Federal health officials are warning schools, hospitals and consumers not to use 5- and 25-pound bags of Uncle Ben’s flavored rice mixes after reports that 60 schoolchildren in three states have suffered allergic-style reactions since October.

The Food and Drug Administration is investigating a report that 34 students and four teachers at three schools in Katy, Texas, became ill last week after eating Mexican-style Uncle Ben’s infused rice products. They suffered burning, itching, rashes, headaches and nausea for 30 to 90 minutes.

That followed a report in December that 25 schoolchildren in Illinois suffered skin reactions after a school lunch that included flavored rice. Three children and a college student in North Dakota experienced “flushing” after eating the rice in October.

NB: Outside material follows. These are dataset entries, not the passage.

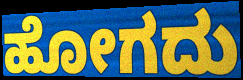
ಹೋಗದುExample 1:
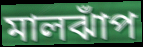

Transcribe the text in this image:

মালঝাঁপ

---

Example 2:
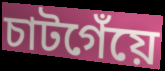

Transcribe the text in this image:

চাটগেঁয়ে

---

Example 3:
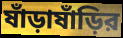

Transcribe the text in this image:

ষাঁড়াষাঁড়ির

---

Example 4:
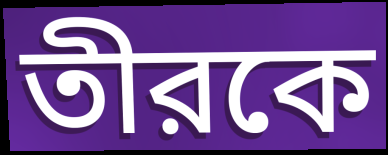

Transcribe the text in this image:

তীরকে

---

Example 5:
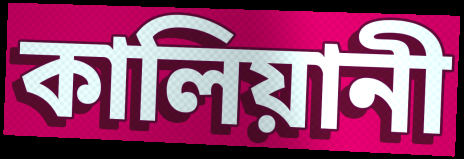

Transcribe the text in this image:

কালিয়ানী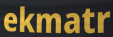
ekmatr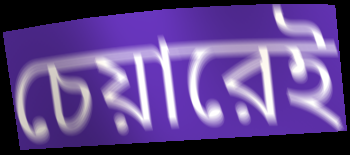
চেয়ারেই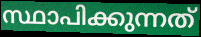
സ്ഥാപിക്കുന്നത്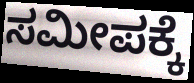
ಸಮೀಪಕ್ಕೆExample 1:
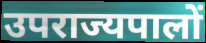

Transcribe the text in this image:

उपराज्यपालों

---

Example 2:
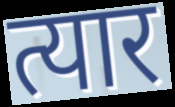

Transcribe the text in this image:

त्यार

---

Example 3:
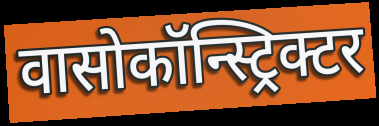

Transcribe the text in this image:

वासोकॉन्स्ट्रिक्टर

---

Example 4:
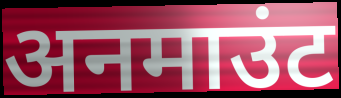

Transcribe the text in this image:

अनमाउंट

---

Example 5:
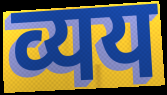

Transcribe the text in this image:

व्यय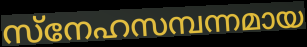
സ്നേഹസമ്പന്നമായ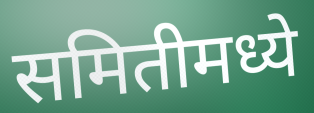
समितीमध्ये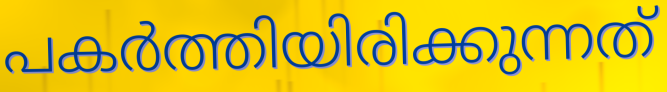
പകർത്തിയിരിക്കുന്നത്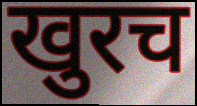
खुरच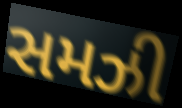
સમઝી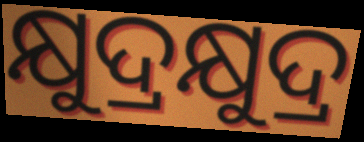
କ୍ଷୁଦ୍ରକ୍ଷୁଦ୍ରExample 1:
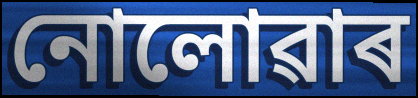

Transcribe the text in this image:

নোলোৱাৰ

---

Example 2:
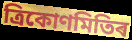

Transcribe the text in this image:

ত্ৰিকোণমিতিৰ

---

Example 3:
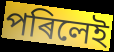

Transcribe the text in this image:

পৰিলেই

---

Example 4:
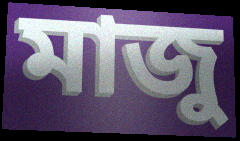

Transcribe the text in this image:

মাজু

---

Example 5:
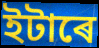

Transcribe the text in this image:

ইটাৰে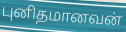
புனிதமானவன்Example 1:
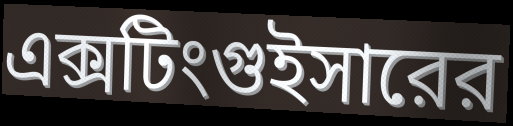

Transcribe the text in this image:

এক্সটিংগুইসারের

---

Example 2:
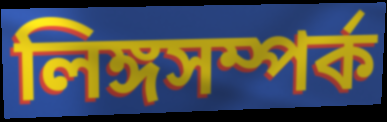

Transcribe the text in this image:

লিঙ্গসম্পর্ক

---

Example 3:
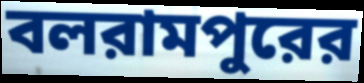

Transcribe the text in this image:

বলরামপুরের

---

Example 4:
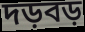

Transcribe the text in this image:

দড়বড়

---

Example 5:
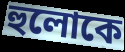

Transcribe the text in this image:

হুলোকে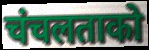
चंचलताकोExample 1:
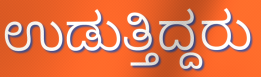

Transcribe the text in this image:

ಉಡುತ್ತಿದ್ದರು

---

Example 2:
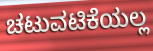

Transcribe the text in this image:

ಚಟುವಟಿಕೆಯಲ್ಲ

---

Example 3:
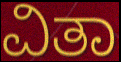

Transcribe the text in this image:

ವಿತಾ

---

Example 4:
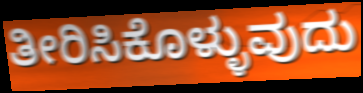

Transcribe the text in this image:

ತೀರಿಸಿಕೊಳ್ಳುವುದು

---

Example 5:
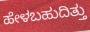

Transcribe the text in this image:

ಹೇಳಬಹುದಿತ್ತು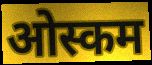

In the Illinois case, FDA officials tested leftover rice and detected increased levels of niacin, or Vitamin B3, in the rice.

"Overexposure to niacin can lead to skin reactions such as redness and flushing, itching and dry skin," said FDA spokeswoman Theresa Eisenman in an email. "Very large doses can cause indigestion and nausea."

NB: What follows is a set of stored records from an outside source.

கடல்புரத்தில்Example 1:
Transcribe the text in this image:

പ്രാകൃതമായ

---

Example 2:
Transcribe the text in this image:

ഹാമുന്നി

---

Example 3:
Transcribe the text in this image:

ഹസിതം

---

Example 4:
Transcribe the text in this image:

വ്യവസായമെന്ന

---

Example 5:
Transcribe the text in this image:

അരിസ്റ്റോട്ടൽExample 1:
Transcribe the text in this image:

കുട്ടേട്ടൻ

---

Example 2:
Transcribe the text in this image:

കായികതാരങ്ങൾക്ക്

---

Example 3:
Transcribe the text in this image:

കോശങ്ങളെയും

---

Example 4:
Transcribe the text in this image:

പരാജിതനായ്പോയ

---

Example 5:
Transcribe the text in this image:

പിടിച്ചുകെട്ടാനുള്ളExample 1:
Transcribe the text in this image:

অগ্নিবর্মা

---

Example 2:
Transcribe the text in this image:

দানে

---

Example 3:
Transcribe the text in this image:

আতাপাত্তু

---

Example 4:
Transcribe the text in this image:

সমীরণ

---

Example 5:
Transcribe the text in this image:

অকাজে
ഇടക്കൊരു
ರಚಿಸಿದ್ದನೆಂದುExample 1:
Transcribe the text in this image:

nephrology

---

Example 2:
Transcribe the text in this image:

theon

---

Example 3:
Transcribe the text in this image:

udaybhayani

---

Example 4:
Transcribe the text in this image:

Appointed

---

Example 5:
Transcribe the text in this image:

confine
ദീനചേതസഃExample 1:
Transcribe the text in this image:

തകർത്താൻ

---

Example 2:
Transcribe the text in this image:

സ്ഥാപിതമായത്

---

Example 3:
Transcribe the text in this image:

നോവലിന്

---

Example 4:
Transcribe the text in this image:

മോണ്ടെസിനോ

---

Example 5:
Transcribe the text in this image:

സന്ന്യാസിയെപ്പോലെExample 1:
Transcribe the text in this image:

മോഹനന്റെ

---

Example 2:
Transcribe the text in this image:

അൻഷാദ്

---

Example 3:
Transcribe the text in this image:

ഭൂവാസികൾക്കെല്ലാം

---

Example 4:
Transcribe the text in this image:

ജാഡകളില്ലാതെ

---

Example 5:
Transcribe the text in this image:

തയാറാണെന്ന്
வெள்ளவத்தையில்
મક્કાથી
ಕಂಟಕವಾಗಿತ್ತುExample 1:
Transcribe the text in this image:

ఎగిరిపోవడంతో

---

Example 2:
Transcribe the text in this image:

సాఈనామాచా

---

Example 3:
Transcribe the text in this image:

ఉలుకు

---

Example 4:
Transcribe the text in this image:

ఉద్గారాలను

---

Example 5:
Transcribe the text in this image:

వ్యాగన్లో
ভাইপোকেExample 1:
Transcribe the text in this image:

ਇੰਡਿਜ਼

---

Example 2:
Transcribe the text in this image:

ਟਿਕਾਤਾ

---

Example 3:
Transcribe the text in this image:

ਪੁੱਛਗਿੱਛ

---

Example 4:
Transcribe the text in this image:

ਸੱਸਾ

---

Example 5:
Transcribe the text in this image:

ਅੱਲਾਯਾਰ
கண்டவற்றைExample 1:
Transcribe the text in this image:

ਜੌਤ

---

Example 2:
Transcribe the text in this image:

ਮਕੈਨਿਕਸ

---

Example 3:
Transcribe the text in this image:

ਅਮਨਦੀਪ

There is no confirmation that the Texas cases were caused by excessive niacin, she said, adding that an investigation is continuing.

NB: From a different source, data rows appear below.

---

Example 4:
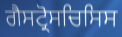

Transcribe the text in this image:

ਗੈਸਟ੍ਰੋਸਚਿਸਿਸ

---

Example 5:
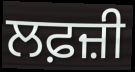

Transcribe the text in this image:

ਲਫ਼ਜ਼ੀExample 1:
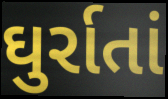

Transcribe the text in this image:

ઘુર્રાતાં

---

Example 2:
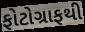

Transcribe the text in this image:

ફોટોગ્રાફથી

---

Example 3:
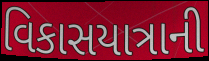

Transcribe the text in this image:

વિકાસયાત્રાની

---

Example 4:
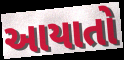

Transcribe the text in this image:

આયાતો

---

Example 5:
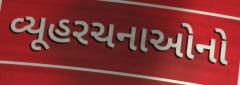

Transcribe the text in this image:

વ્યૂહરચનાઓનો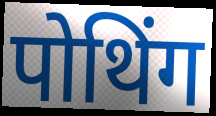
पोथिंगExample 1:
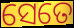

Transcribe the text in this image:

ସେତେ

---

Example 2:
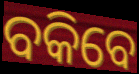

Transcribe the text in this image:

ବକିବେ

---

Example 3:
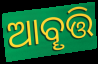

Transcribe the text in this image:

ଆବୄତ୍ତି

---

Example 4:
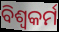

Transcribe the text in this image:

ବିଶ୍ୱକର୍ମ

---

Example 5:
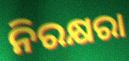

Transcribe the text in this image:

ନିରକ୍ଷରା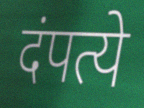
दंपत्येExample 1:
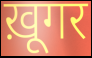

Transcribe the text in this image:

ख़ूगर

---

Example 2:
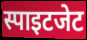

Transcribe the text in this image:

स्पाइटजेट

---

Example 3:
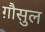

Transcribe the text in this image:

ग़ौसुल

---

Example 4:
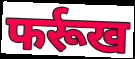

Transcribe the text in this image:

फर्रूख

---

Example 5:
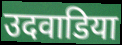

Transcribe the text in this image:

उदवाडिया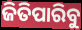
ଜିତିପାରିବୁ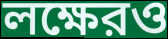
লক্ষেরও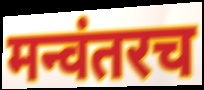
मन्वंतरचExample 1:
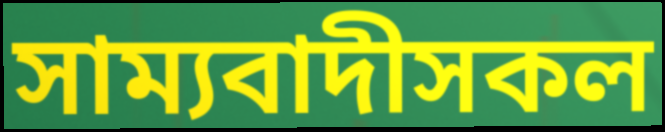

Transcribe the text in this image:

সাম্যবাদীসকল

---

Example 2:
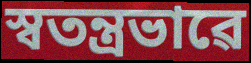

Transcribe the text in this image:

স্বতন্ত্ৰভাৱে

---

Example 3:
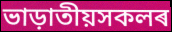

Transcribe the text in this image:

ভাড়াতীয়সকলৰ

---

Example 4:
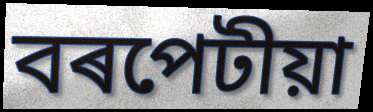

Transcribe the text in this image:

বৰপেটীয়া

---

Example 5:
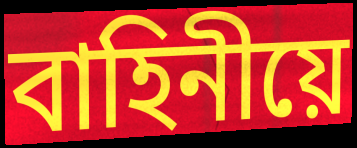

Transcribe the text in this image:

বাহিনীয়ে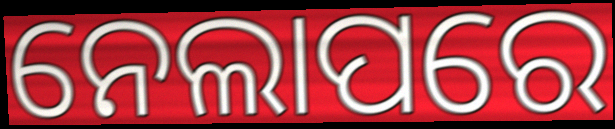
ନେଲାପରେ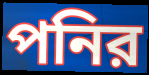
পনির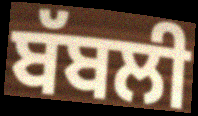
ਬੱਬਲੀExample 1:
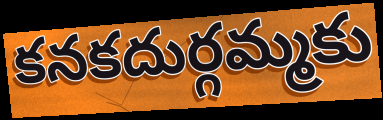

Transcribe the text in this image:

కనకదుర్గమ్మకు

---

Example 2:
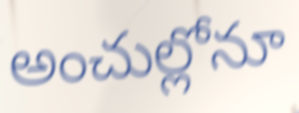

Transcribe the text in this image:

అంచుల్లోనూ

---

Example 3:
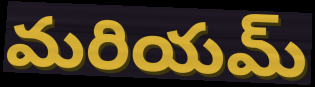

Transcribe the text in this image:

On Monday, Mars Foodservices, the company that makes Uncle Ben’s products, recalled all bags and lot numbers of its infused rice produced in 2013. The lot number associated with the Texas illnesses is 351EKGRV01.

The recall does not affect Uncle Ben’s products sold in grocery stores, such as ready to heat, boxed, bag or cup products.

The rice is typically sold to food service companies that distribute to restaurants, schools, hospitals and other large, commercial food service providers. However, the products may also be available over the Internet and at warehouse stores such as Sam's Club, the FDA said.

Food service firms and consumers should not use the rice and should return it or dispose of it, the FDA said.